Score of asmFishW_2018-04-10_bmi2 vs stockfish-ad5d86c: 19 - 19 - 62 [0.500] 100 games, depth=14, no syzygy
Elo difference: 0.00 +/- 42.12
SPRT: llr -9.99e-16, lbound -2.94, ubound 2.94
The number of differing pairs is 0
results.txt

Score of asmFishW_2018-04-10_bmi2 vs stockfish-ad5d86c: 17 - 16 - 67 [0.505] 100 games depth=14, 5-men syzygy
Elo difference: 3.47 +/- 39.23
SPRT: llr 0.0175, lbound -2.94, ubound 2.94
1 2
5 6
13 14
23 24
29 30
37 38
71 72
99 100
The number of differing pairs is 8
results.txt

@tthsqe12
(1) commit 38d4221
(2) "fasmg.exe" "x86\fish.asm" "asmFishW_9_bmi2.exe" -e 1000 -i "VERSION_OS='W'" -i "PEDANTIC = 1" -i "VERSION_POST = 'bmi2'"
(3) The information my video failed to capture was:
Exception thrown at 0x00007FFC6414304C (ntdll.dll) in asmFishW_9_bmi2.exe: 0xC0000005: Access violation reading location 0xFFFFFFFFFFFFFFFF. occurred

After about an hour of stepping through this in x64dbg, it suddenly stopped crashing for me and I am unable to reproduce this error. I know this sounds rediculous, but I assembled the exact same source in identical fashions. One time it crashed, and the next time it didn't. I have no explanation. Let's just forget about it for now until it comes back and I can figure out how to reproduce this crash reliably.
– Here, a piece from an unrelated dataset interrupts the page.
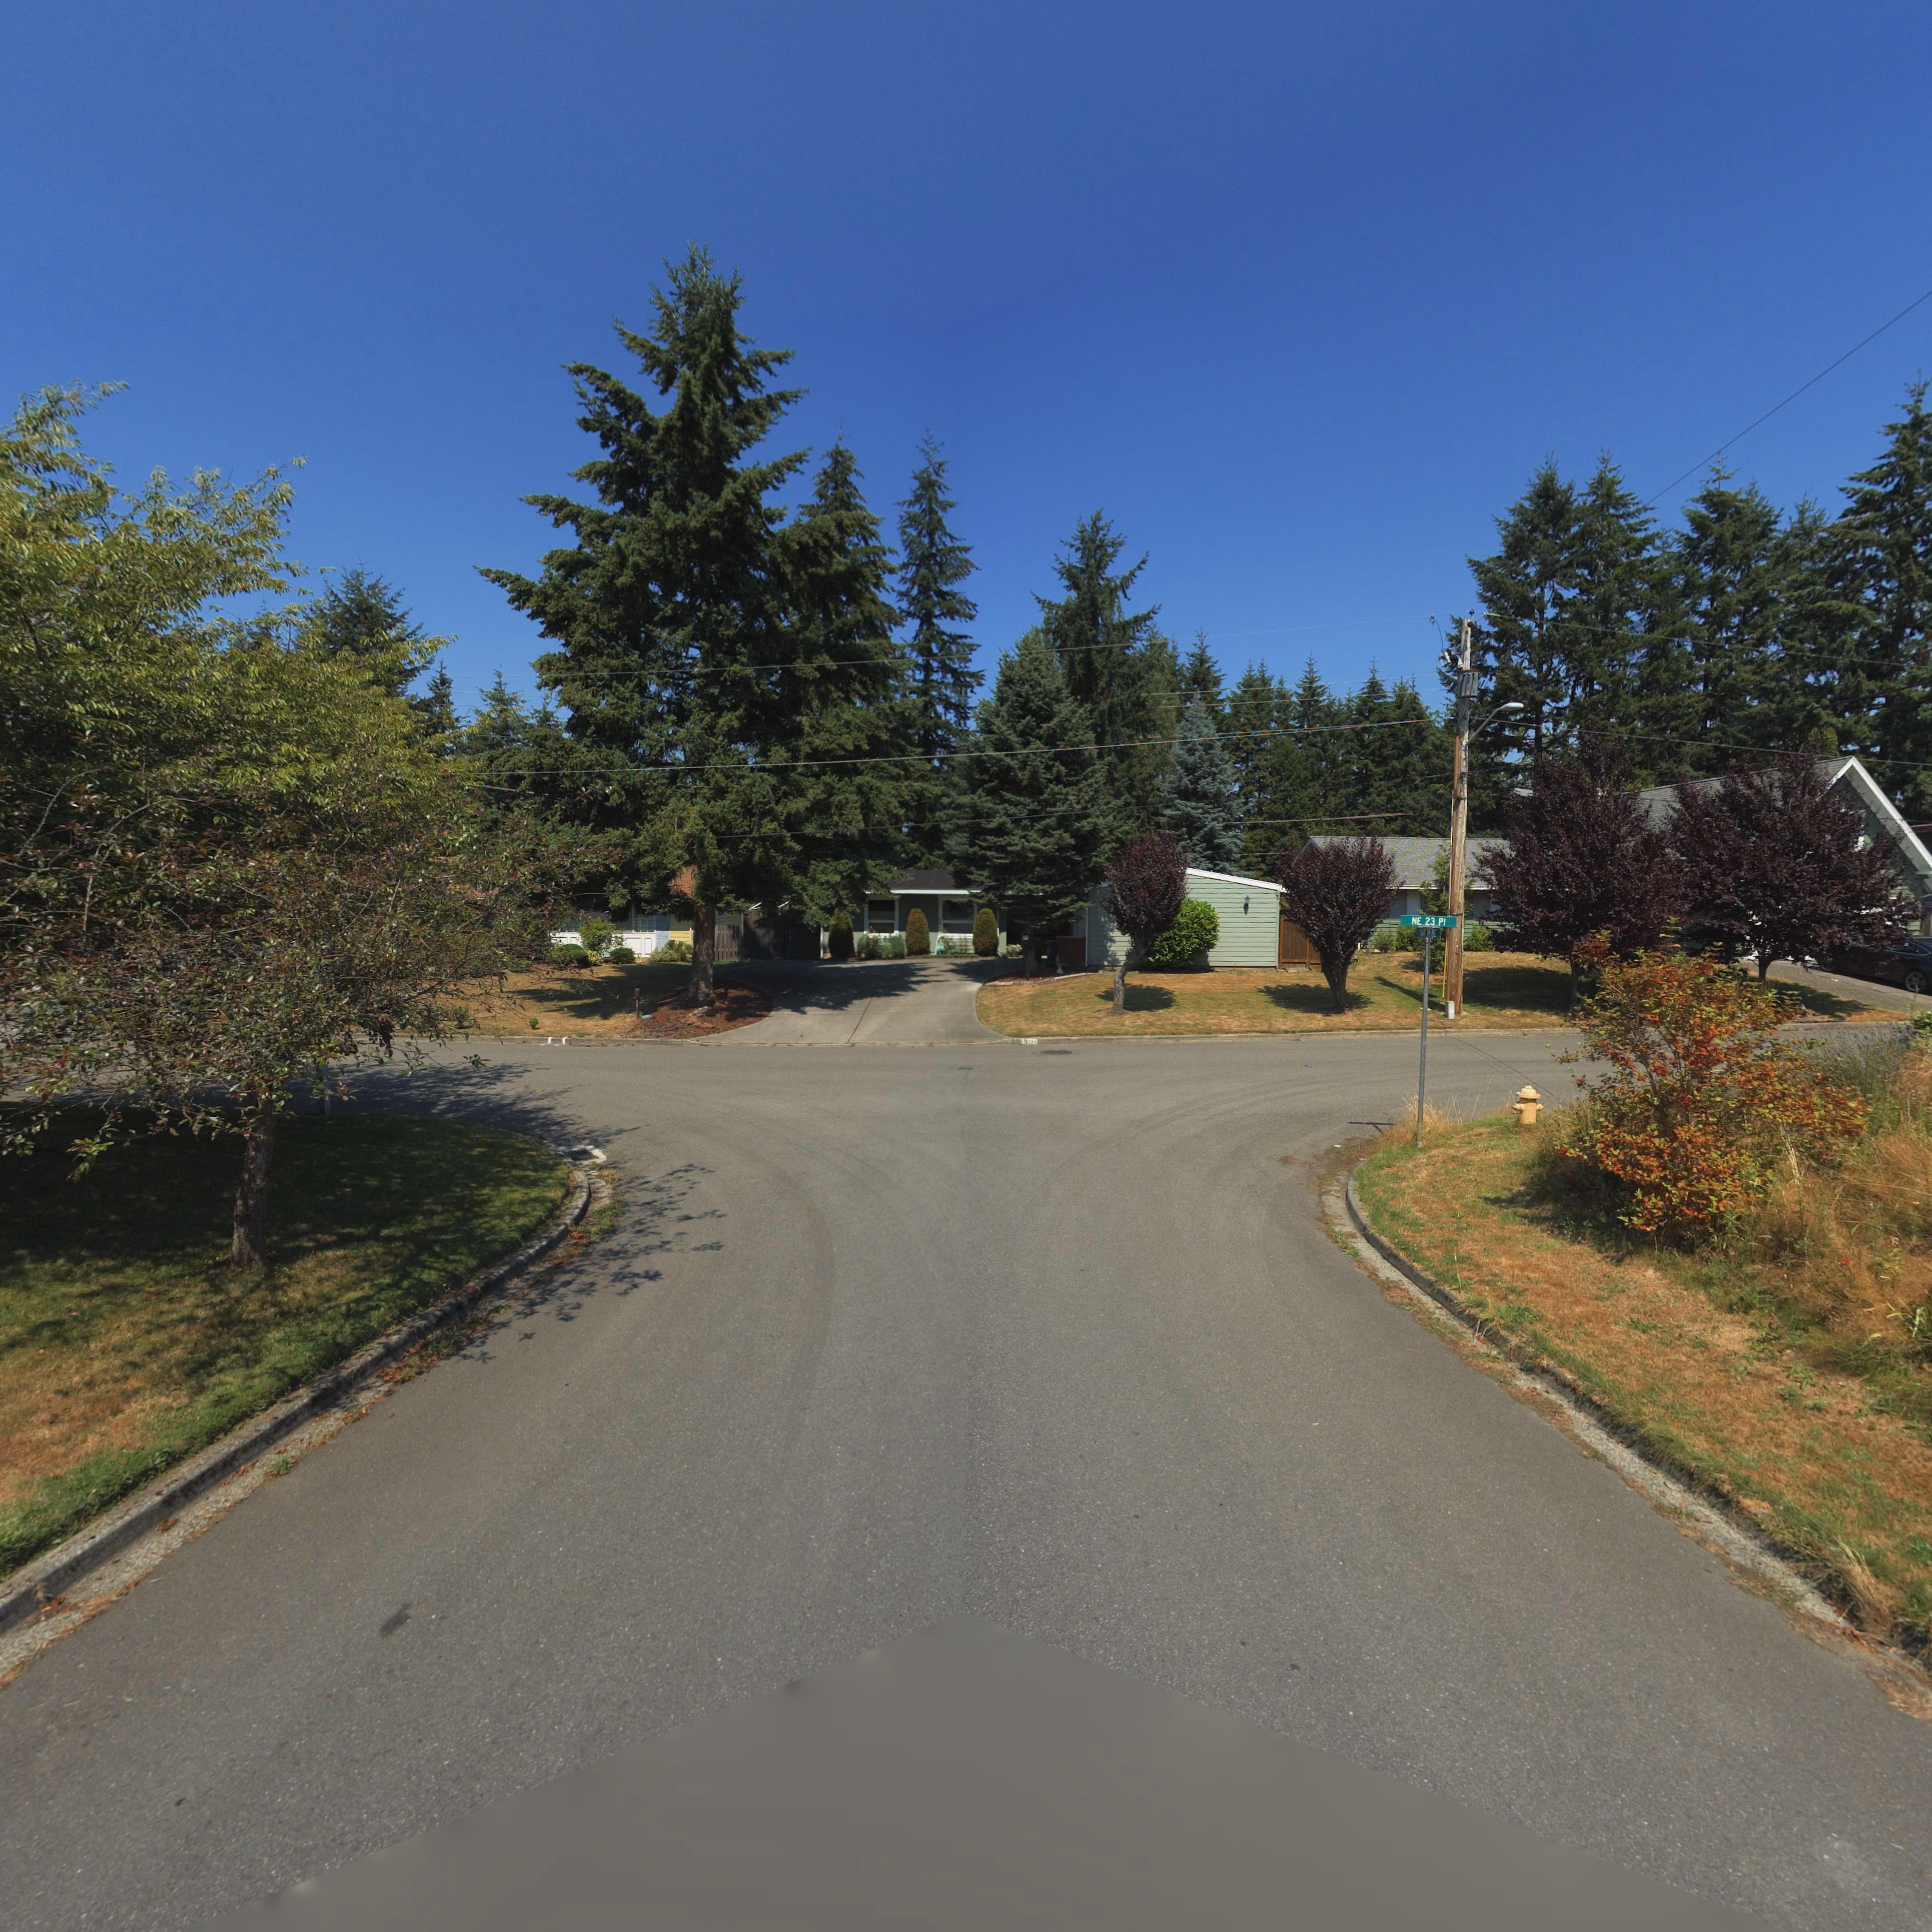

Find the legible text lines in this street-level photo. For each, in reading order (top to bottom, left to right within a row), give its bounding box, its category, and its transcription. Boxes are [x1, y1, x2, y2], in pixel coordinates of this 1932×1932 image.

[1411, 917, 1446, 926] StreetName: NE 23 PL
It appears armFish has recently lost functionality in certain mobile apps (i.e. DroidFish -- it would be nice if someone else could confirm this).

@tthsqe12
Were all of your modifications in Structs.arm (lines 62-76) in 758412b intentional? I suspect this commit may be what is causing these issues (despite armFish still being benchable via qemu).

commented

@CounterPly you are exactly correct. The Evaluate fxn subtracts sizeof.EvalInfo from sp before going to work. Problems arise when this size is not a multiple of 16. It is strange that this passed qemu though. So it seems that android phones will flag accesses from non-16byte aligned sp but qemu will not, at least not by default. I think this is controlled by a bit in a register in the cpu - one would have to check the docs. Anyways, could you pad the EvalInfo struct to a multiple of 16 bytes and add an assert like there is for the State struct? If you dont get to it, I can do it tmr.

@tthsqe12

Thanks. Fixed @ 6bd6580

@tthsqe12 @lantonov

I haven't been able to find any additional bugs. Stability wise, is everything else in good order for the asmFish 9 release?

I have no problem with stability on my system.
A small unease is the different evaluation with syzygy on but I don't think it is an obstacle to asmFish 9 release.

So based on what Moha mentioned earlier, the differences associated with alpha-beta pruning during TB-probing would imply that asmFish 9+syzygy would have identical functionality to Cfish 9+syzygy but not SF 9+syzygy, right?

Yes, so I understood. However, up to Contempt 20 patch inclusive, asmFish matched SF exactly even with syzygy on.